In Situ Decorating Coordinatively Unsaturated Fe Sites for Boosting Water Oxidation Performance of TiO2 Photoanode

Kinetics play a critical role in the photoelectrochemical (PEC) system, whereas co-catalysis is mainly responsible for reducing the reaction barrier and facilitates water splitting. Here, the unsaturated Fe sites through the metal-organic framework (MOFs) structure promote the kinetics of water oxidation over TiO2 are successfully in situ decorated. This heterostructure further helps us to better understand the PEC behaviors of organic-inorganic hybrid systems. MIL-100(Fe), as the typical MOFs model, is facilely achieved by an FeOOH sacrificial template method, a strategy which could anchor the compact and ultrathin MIL-100(Fe) films on the surface of TiO2 to obtain abundant unsaturated Fe sites.
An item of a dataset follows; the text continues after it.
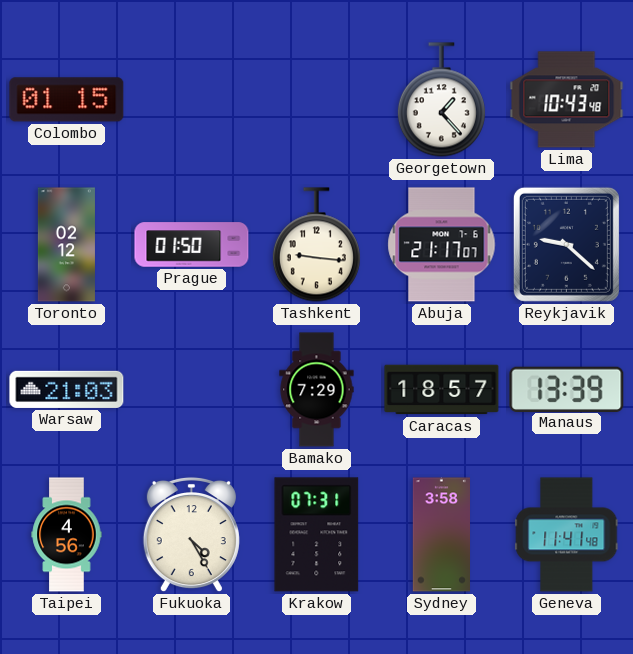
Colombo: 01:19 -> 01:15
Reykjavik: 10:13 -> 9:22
The photocurrent density of MIL-100(Fe)/TiO2 reaches about 2.4 times at 1.23 V vs reversible hydrogen electrode (RHE) compared with bare TiO2, and the incident photon to current conversion efficiency value increases up to 47% (at 390 nm). Furthermore, the photocurrent density of MIL-100(Fe)/TiO2 is maintained at 84% after 3 h, showing that the organic component of MIL-100(Fe) takes a nature of favorable stability. The configuration of MIL-100(Fe)/TiO2 will bring a new insight for learning the basic function of unsaturated metal sites in the PEC system.